Antes de ir pro boxe, bebi um quarto da garrafa de leite. Não havia - e não há - água para beber em casa. Esqueci de comprar. O leite substituiu a água, mas ele é traiçoeiro pra caramba: azeda no estômago. Nunca vá para a aula de boxe depois de beber leite, nem que seja só um quarto da garrafa. Eu devia ter bebido era a cerveja. Quase desmaiei umas três vezes durante a sessão. E o instrutor, ali, gritando, cruzando os braços como se fosse me boxear: "Isso aí Fernandô, tá melhorando, tá melhorando, solta esse jeb, Fernandô..."

Agora chego em casa e meu estômago resolve proclamar sua presença. Não há nada dentro de mim, diz ele. Filhodaputa. Retruco que também não há nada na geladeira. Com um esgar de sobrancelhas (sempre quis usar a palavra "esgar") ele ignora o que eu disse. Exige uma atitude. Abro a geladeira e o bom senso pede a laranja, que está ali incólume há alguns meses. Apalpo-lhe e não me apetece. Olho para as cervejas que sobraram da viagem à praia na porta e minhas papilas gustativas parecem cantar o Hino à Alegria. Ah, essas pinguças felasdaputa.

Resolvi jantar as cervejas e eis me aqui, na frente deste PC, contando esta história em tempo quase real, à procura de algo absolutamente genial pra dizer. Achei: em sua vida, todas as vezes que você for entrar em um elevador, verifique se o mesmo encontra-se parado no mesmo andar. É lei municipal. Chupa, Dracon, chupa, Sólon.

P.S.: Nenhuma lata de cerveja foi maltratada durante a produção deste post.

segunda-feira, 7 de janeiro de 2008

NOVA IORQUE, MINAS GERAIS

Sonhei que havia comprado um pacote de viagens da CVC - eu nunca faria isso - pra Nova Iorque. Chegando lá, um espanto: não estava em Nova Iorque coisa nenhuma, e sim em Ouro Preto travestida de Nova Iorque. Explico: cada igreja estava coberta por um papelão gigante que simulava os arranha-céus novaiorquinos. A Igreja que fica ao lado do Museu da Inconfidência, por exemplo, era tomada por um simulacro da Torre Chrysler. E por aí vai.

Cheguei ao hotel, rodei pelo quarteirão e fiquei indignado. Eu corria atrás dos guias da CVC gritando que aquela viagem era uma fraude, e eles ora corriam de mim, ora fingiam que não me escutavam.

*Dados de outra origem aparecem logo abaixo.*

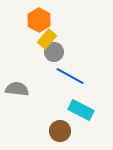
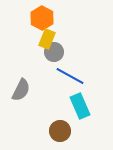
orange hexagon: moved 3 px right, 2 px up
yellow rectangle: rotated 18 degrees counterclockwise
gray semicircle: moved 4 px right, 1 px down; rotated 110 degrees clockwise
cyan rectangle: moved 1 px left, 4 px up; rotated 40 degrees clockwise
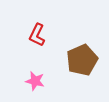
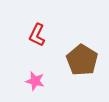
brown pentagon: rotated 16 degrees counterclockwise
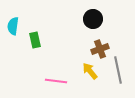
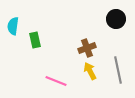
black circle: moved 23 px right
brown cross: moved 13 px left, 1 px up
yellow arrow: rotated 12 degrees clockwise
pink line: rotated 15 degrees clockwise
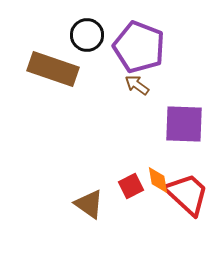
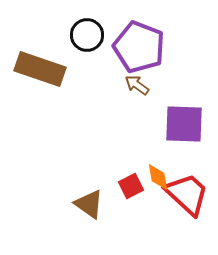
brown rectangle: moved 13 px left
orange diamond: moved 3 px up
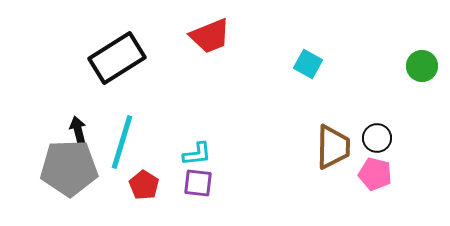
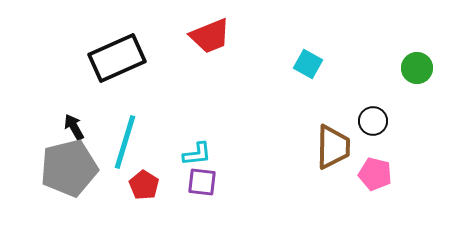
black rectangle: rotated 8 degrees clockwise
green circle: moved 5 px left, 2 px down
black arrow: moved 4 px left, 3 px up; rotated 16 degrees counterclockwise
black circle: moved 4 px left, 17 px up
cyan line: moved 3 px right
gray pentagon: rotated 12 degrees counterclockwise
purple square: moved 4 px right, 1 px up
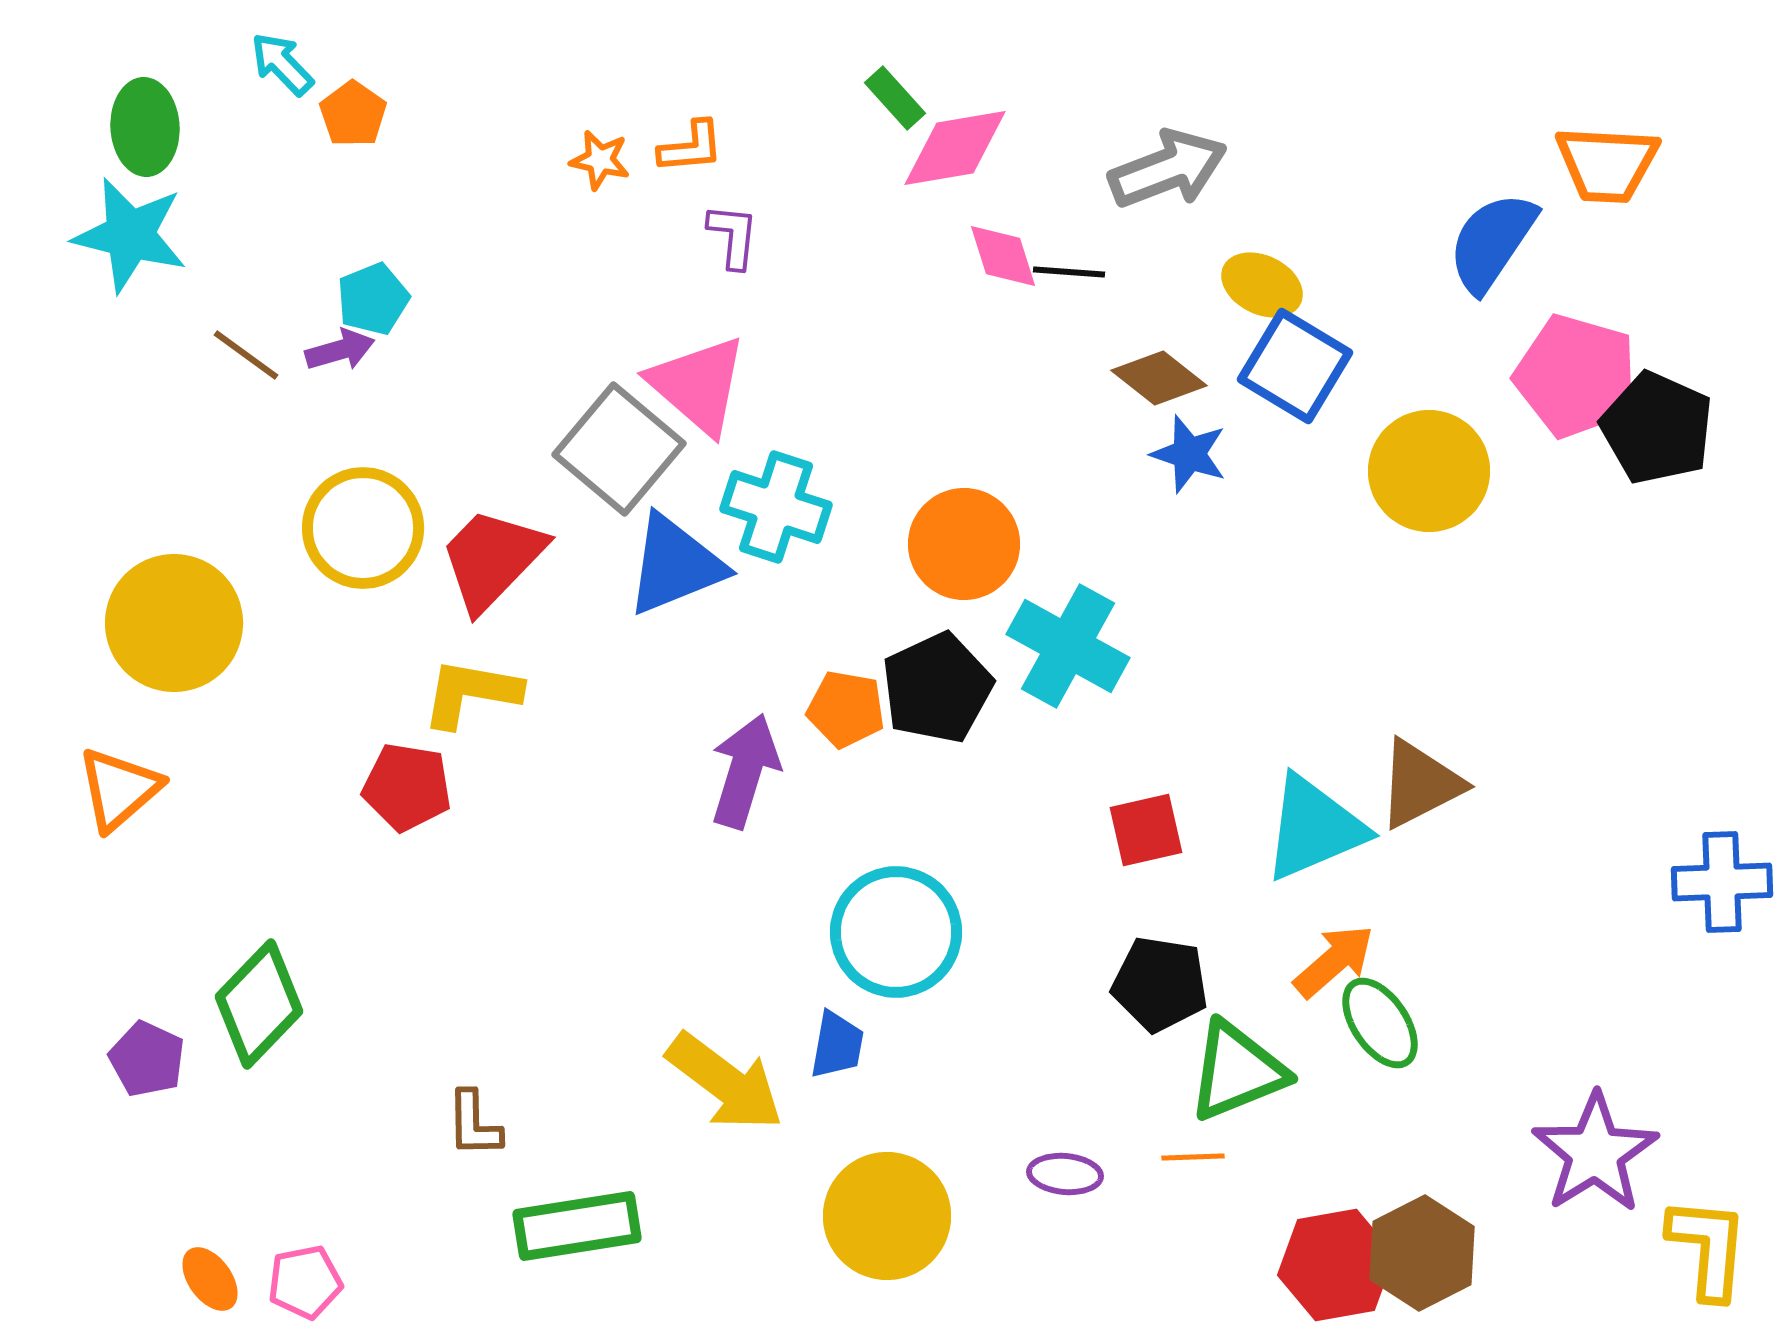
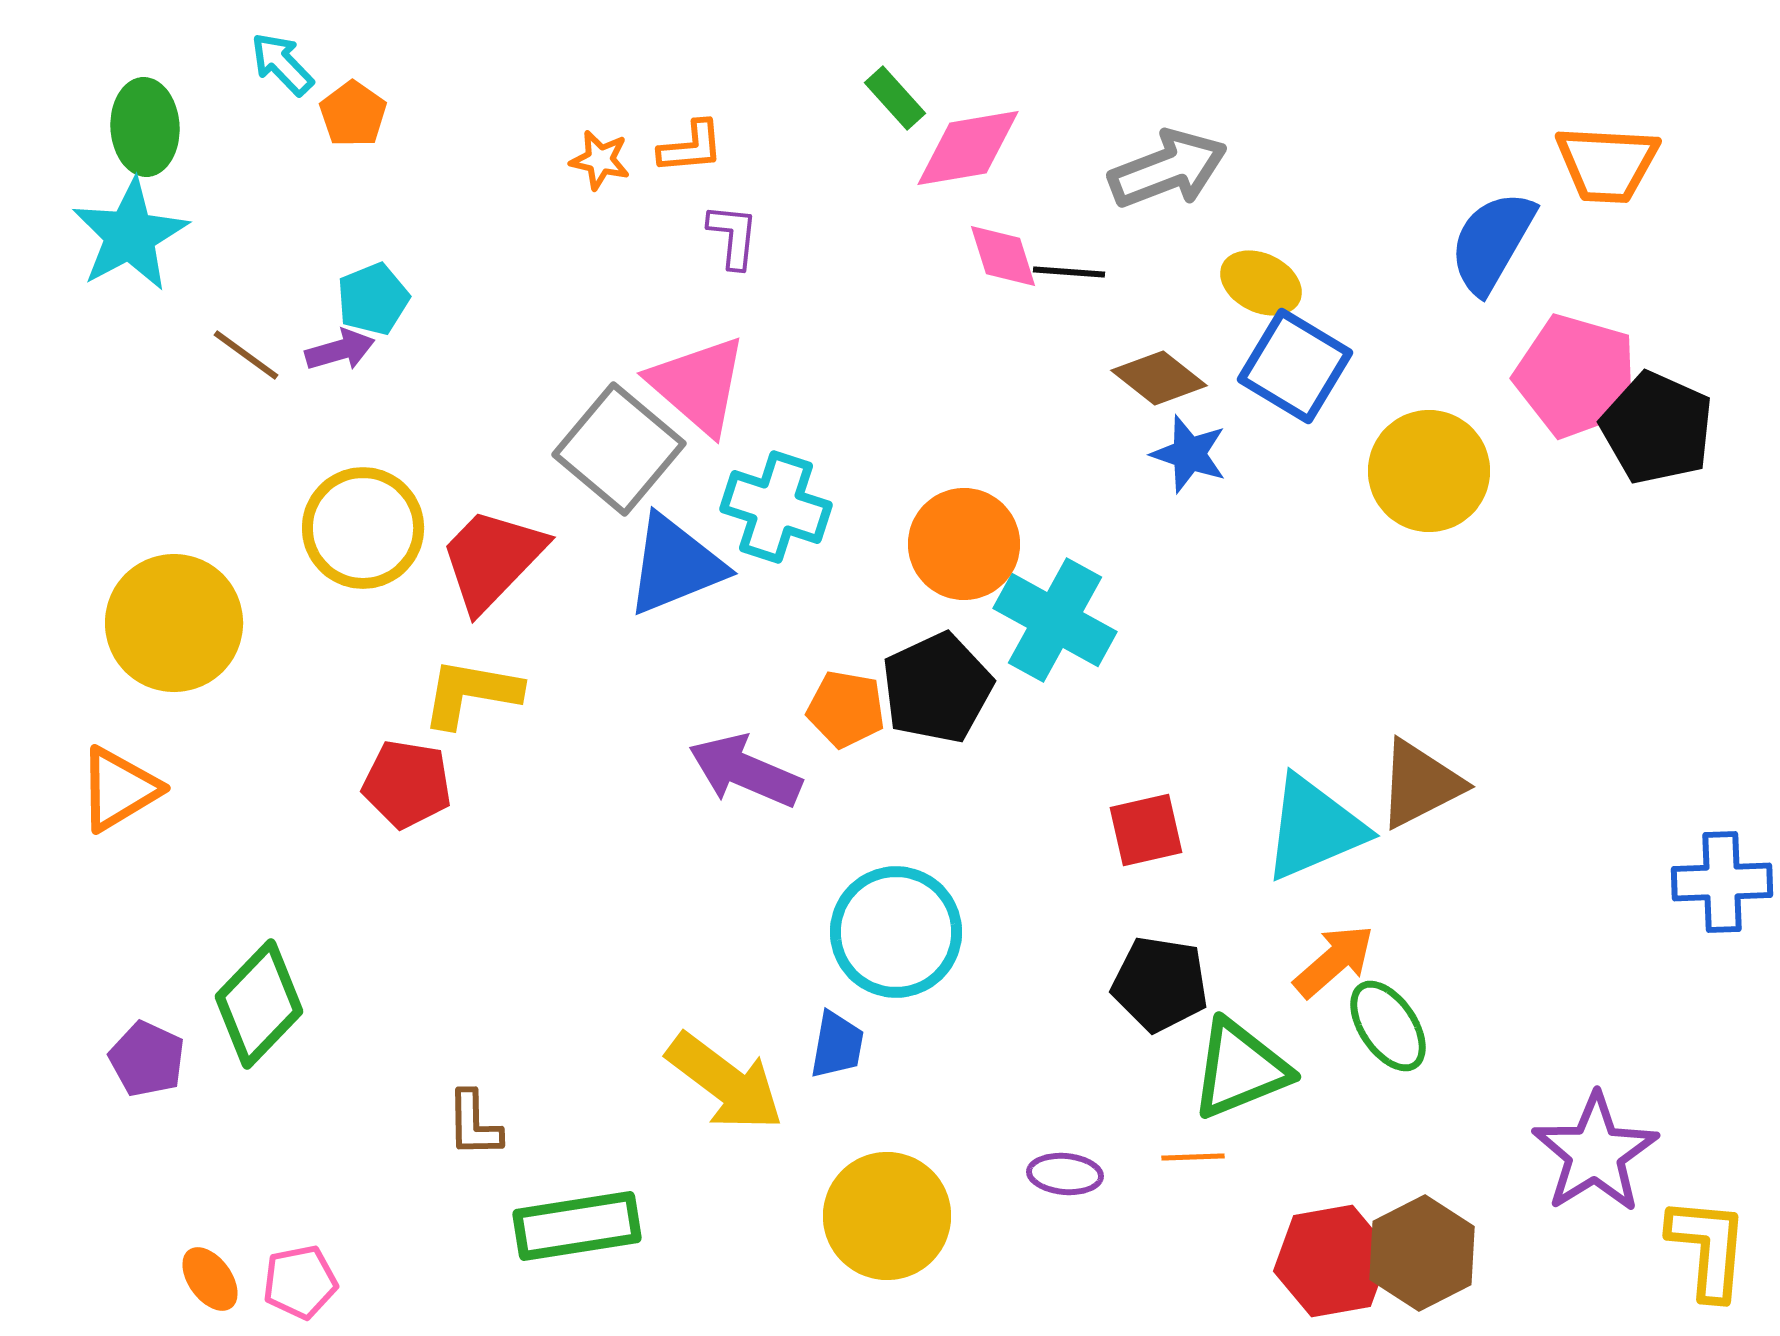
pink diamond at (955, 148): moved 13 px right
cyan star at (130, 235): rotated 30 degrees clockwise
blue semicircle at (1492, 242): rotated 4 degrees counterclockwise
yellow ellipse at (1262, 285): moved 1 px left, 2 px up
cyan cross at (1068, 646): moved 13 px left, 26 px up
purple arrow at (745, 771): rotated 84 degrees counterclockwise
red pentagon at (407, 787): moved 3 px up
orange triangle at (119, 789): rotated 10 degrees clockwise
green ellipse at (1380, 1023): moved 8 px right, 3 px down
green triangle at (1237, 1071): moved 3 px right, 2 px up
red hexagon at (1336, 1265): moved 4 px left, 4 px up
pink pentagon at (305, 1282): moved 5 px left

Eu gritava que não era justo e exigia que me levassem até o aeroporto de volta (não tem aeroporto em Ouro Preto, mas fica como licença poética). É quando um mulato me pára e diz com o maior sotaque mineiro do mundo:

- Paulista, deixa disso, sô. Tu num tá vendo que aqui é a Big Apple não? Deixa de ser abestado, uai.

Retruquei perguntando do sotaque dele, e tive uma resposta em inatacável inglês: "Don´t know what you´re talking about, man. Excuse me" (tecla SAP para você que não sabe inglês: ele disse que o livro estava em cima da mesa).

No auge de meu furor intempestivo, eis que encontro minha amiga Danizinha. Ela coloca a mão no meu ombro e diz que tinha novidades:

- Fui convidada para ser técnica do São Paulo no lugar do Muricy Ramalho. Ele acabou de cair.

Ficamos pesando os prós e contras dela assumir o São Paulo. Por um lado, ia ganhar mais e trabalhar com esporte, algo inédito em sua vida jornalística, e desafios assim costumam valer a pena. Por outro, a pressão é grande, o clube disputa Libertadores e ela simplesmente não liga a mínima para futebol. Tomamos um café com pão de queijo e, na saída, vem outro amigo meu, o Vinicião Kate Moss, confirmando que apurou junto a diretores do São Paulo que a Danizinha era, sim, a mais cotada para assumir o Real Madrid da Vila Sônia. E acabou-se.

Este sonho provavelmente tem algo a ver com aquela propaganda de operadora de telefone (acho) em que o sujeito vai pra uma Nova Iorque no Maranhão. Também faria mais sentido se fosse Governador Valadares e não Ouro Preto a terra fraudulenta.

O sonho provavelmente não tem moral. Só acho que meus neurônios estão procurando deturpar a psicanálise com todo ímpeto impossível.